Her sabah olduğu gibi bu sabahta küçük kardeşim Tuğba'nın yatağımda zıplayıp çığlıklar atmasıyla uyandım.
-Ablaaa hadi sabah oldu uyan artık !
Gözümü açtığımda saate bakıp pencerenin önüne doğru koştum.
Saat tam yedi olduğunda karşıda koşu yapan selimi izlemeye başladım. Giydiği tişörtle kaslı kollarını ortaya çıkarmış gri eşofman altıyla her sabah olduğu gibi yine çok tatlıydı. Kulaklığını düzeltirken acaba hangi şarkıyı dinliyordur diye düşünmeye başladım. Tam hayallere dalmışken annemin sesiyle kendimi geldim.
Feraye, Feraye kız hala uyanmadın mı?
Tamam anne geliyorum diyip camı kapattım.Mutfağa annemin yanına gidince sen kahvaltıyı hazırla ben kalan işimi bitiriyim diyip gitti. Annem evde terzilik yapar dikiş dikerdi. Babam bahçıvanlık yapardı. Bende onlara destek için çalışmaya başlamıştım.
Şarkı söyleyerek kahvaltıyı hazırlamaya başladım çayı demleyip üstümü değiştirmek için odaya gittim.

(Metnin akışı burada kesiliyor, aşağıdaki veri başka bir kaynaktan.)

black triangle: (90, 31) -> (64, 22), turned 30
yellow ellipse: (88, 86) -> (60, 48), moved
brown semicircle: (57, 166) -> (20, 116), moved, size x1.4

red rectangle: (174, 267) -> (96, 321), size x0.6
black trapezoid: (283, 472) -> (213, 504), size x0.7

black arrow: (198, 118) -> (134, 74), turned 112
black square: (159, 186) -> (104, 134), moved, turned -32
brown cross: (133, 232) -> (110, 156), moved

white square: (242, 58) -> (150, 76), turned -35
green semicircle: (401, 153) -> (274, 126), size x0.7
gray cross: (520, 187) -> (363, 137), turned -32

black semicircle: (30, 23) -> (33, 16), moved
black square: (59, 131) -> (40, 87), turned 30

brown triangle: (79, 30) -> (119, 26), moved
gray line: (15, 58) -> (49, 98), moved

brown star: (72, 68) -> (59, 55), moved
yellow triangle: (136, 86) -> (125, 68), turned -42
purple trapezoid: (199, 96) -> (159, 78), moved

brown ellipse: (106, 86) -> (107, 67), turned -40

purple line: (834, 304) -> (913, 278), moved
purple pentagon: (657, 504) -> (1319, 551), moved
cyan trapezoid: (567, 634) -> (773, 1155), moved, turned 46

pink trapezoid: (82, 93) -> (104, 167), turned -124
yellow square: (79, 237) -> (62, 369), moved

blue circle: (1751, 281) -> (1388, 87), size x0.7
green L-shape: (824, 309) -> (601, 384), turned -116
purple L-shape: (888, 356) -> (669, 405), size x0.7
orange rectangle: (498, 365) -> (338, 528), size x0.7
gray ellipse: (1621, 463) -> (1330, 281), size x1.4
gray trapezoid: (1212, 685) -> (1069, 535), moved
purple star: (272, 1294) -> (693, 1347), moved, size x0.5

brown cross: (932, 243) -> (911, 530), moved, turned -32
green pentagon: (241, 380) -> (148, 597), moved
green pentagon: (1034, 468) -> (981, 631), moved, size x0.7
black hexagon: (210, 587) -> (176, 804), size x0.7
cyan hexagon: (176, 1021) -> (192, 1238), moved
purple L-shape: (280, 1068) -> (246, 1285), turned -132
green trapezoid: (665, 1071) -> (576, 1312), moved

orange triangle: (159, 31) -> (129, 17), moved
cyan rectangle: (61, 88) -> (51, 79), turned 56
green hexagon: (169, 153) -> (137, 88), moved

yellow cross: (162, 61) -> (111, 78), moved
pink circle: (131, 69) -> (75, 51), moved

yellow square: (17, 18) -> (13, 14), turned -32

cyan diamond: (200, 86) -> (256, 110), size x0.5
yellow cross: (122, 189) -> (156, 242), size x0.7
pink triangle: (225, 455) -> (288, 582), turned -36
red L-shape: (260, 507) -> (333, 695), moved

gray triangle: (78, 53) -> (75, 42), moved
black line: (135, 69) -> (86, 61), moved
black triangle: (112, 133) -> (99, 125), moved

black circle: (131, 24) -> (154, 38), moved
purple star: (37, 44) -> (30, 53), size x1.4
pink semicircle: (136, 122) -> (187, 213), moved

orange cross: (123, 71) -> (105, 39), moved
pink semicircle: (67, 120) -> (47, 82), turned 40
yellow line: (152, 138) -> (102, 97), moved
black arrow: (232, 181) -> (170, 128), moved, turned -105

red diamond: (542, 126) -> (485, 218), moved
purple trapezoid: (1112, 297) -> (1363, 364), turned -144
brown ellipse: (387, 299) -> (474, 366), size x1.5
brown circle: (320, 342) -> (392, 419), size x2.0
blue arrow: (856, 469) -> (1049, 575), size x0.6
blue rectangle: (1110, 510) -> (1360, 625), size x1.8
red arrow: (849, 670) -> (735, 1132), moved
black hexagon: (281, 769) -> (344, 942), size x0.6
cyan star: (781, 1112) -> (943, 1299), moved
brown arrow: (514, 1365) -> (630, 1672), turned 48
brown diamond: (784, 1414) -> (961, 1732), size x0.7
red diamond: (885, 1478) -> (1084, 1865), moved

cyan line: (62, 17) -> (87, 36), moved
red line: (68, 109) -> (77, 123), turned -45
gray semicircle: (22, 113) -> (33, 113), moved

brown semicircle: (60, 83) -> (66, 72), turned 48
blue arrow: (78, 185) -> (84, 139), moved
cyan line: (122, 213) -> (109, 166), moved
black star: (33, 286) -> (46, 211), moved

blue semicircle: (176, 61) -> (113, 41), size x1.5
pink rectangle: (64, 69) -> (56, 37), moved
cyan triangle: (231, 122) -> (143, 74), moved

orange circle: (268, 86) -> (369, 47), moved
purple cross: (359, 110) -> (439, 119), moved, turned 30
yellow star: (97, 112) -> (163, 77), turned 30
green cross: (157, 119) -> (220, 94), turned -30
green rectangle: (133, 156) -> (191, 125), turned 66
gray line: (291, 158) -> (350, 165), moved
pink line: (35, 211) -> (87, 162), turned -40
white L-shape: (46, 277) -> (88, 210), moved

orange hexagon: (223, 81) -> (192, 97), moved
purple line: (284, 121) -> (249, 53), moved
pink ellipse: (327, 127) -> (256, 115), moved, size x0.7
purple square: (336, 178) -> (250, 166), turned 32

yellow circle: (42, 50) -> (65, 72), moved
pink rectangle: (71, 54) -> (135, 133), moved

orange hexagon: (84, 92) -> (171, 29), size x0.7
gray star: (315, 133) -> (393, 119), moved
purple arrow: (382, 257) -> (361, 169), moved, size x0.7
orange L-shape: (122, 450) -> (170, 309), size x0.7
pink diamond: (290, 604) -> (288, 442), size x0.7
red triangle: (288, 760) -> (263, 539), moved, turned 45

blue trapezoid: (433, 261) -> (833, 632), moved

Yakışıklı ikiz kardeşim çoktan hazırlanmış saçlarını düzeltirken benim halime gülüp
-Günaydın ikizim bu ne güzellik diyip benimle alay etmeye başladı. Yerde uyanmamak için direnen ve okula gitmemek için hasta numarası yapan Mustafa'yı uyandırmadan Tuğba nın yanına kanepeye uzandım.Saçını okşamaya başladığımda bana kocaman sarılıp iyiki varsın dedi. Bende ona gülümseyerek sende bitanem diyince Faruk beni iteleyerek
-Kıskanıyorum ama beni de aranıza alın diyip bizi gıdıklamaya başladı. Sesimizden rahatsız olup uyanan Mustafa gözlerini ovuşturarak yanımıza gelince onu da yanımıza aldık ve dört kardeş kanepede gülmeye başladık.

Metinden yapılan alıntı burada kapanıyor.